For the first time since the start of the 2015 season, the Maryland Terrapins men's basketball team is ranked in the Associated Press' Preseason Top 25 poll. 

Fresh off of a Second Round appearance in the NCAA Tournament last season, Mark Turgeon's squad will start the year ranked seventh in the country. 

Aside from losing Bruno Fernando to the NBA Draft, the team will be one of the most experienced in the NCAA. Everyone other notable player returns on the Terps roster. The team will be led by 2020 Cousy Award Watch Listee Anthony Cowan Jr. 

They'll be in a loaded Big Ten conference as they are one of four teams to make it into the Top 25. Michigan State, who made it to the 2019 Final Four is the top-ranked program. 
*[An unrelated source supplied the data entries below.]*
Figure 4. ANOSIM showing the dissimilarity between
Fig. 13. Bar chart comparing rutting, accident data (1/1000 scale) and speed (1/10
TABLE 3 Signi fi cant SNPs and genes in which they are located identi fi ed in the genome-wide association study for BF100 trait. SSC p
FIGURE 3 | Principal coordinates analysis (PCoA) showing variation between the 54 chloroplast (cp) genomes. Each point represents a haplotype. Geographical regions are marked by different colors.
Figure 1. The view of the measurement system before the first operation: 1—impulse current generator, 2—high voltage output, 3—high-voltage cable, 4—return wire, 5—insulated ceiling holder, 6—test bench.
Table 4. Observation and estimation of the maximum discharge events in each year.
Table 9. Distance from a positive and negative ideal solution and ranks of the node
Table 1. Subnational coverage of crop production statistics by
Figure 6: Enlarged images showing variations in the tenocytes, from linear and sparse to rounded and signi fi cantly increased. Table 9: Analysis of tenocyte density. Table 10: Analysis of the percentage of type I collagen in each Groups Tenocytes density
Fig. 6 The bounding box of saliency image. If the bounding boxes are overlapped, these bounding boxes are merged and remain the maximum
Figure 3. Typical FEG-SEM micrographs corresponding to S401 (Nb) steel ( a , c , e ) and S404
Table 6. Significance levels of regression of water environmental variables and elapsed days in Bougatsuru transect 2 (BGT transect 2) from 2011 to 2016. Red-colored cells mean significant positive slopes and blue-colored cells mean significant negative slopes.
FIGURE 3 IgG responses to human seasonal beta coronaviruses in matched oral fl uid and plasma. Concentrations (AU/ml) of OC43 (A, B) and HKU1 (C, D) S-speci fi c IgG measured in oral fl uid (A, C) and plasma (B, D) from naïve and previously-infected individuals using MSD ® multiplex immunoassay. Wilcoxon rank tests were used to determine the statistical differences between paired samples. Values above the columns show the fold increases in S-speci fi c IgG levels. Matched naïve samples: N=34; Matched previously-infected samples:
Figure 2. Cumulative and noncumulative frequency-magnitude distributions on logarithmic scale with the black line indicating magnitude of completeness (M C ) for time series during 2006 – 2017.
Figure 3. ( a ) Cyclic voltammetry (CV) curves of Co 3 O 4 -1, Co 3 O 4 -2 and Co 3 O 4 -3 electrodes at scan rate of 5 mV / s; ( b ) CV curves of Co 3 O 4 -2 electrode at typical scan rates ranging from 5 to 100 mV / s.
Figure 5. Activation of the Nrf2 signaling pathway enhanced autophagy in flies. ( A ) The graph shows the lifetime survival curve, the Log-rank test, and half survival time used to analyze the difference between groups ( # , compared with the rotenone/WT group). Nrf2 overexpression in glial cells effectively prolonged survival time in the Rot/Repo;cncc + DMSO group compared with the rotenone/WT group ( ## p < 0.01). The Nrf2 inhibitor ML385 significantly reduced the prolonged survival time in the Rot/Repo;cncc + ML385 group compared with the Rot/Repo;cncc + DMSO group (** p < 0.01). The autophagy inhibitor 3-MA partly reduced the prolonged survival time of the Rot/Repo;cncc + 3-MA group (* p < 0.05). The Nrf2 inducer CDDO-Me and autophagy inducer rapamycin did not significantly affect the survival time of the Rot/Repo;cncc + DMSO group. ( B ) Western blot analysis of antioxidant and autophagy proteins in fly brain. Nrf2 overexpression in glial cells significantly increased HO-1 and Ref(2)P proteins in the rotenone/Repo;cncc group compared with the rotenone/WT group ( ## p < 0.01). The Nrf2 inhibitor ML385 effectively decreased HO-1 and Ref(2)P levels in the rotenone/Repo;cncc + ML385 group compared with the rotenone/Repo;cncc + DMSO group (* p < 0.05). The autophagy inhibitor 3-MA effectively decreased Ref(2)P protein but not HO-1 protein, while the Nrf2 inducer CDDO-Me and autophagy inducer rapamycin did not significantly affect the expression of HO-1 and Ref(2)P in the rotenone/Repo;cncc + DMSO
The defending National Champions, the Virginia Cavaliers, will start their title defense ranked No. 11 in the poll. They lost a huge crop of their championship team as DeAndre Hunter, Ty Jerome and Kyle Guy all were drafted into the NBA. Tony Bennett, however, still has several quality contributors that know how to run his style on the court.

One other Mid-Atlantic team was noted in the Preseason Poll. VCU from the Atlantic Ten nabbed the last spot at No. 25. Last year they returned to the NCAA Tournament for the first time under head coach Mike Rhoades. They welcome back their leading scorer from that campaign and Atlantic 10 First-Team selection Marcus Evans.

2019 AP Preseason Top 25 Poll

Team, 2018-19 record (first-place votes)

#1 Michigan State, 32-7 (60)
#2 Kentucky, 30-7 (2)
#3 Kansas, 26-10 (3)
#4 Duke, 32-6
#5 Louisville, 20-14
#6 Florida, 20-16
#7 Maryland, 23-11
#8 Gonzaga, 33-4
#9 North Carolina, 29-7
#10 Villanova, 26-10
#11 Virginia, 35-3
#12 Seton Hall, 20-14
#13 Texas Tech, 31-7
#14 Memphis, 22-14
#15 Oregon, 25-13
#16 Baylor, 20-14
#17 Utah State, 28-7
#18 Ohio State, 20-15
#19 Xavier, 19-16
#20 Saint Mary's (CA), 22-12
#21 Arizona, 17-15
#22 LSU, 28-7
#23 Purdue, 26-10
#24 Auburn, 30-10
#25 VCU, 25-8

Others receiving votes: Washington 164, Colorado 152, Tennessee 78, Marquette 68, Florida St. 36, Davidson 34, Harvard 24, Illinois 14, Missouri 13, Mississippi St. 12, Houston 11, Georgia 11, Cincinnati 8, Notre Dame 7, Creighton 4, Syracuse 3, NC State 3, Vermont 2, Alabama 2, Southern Cal 2, Liberty 2, Michigan 2, Dayton 1, Colgate 1, Providence 1.

The 2019-20 men's basketball season tips off on Tuesday, Nov. 5. Two of the opening night premiere matchups will be No. 3 Kansas vs. No. 4 Duke and No. 1 Michigan State vs. No. 2 Kentucky.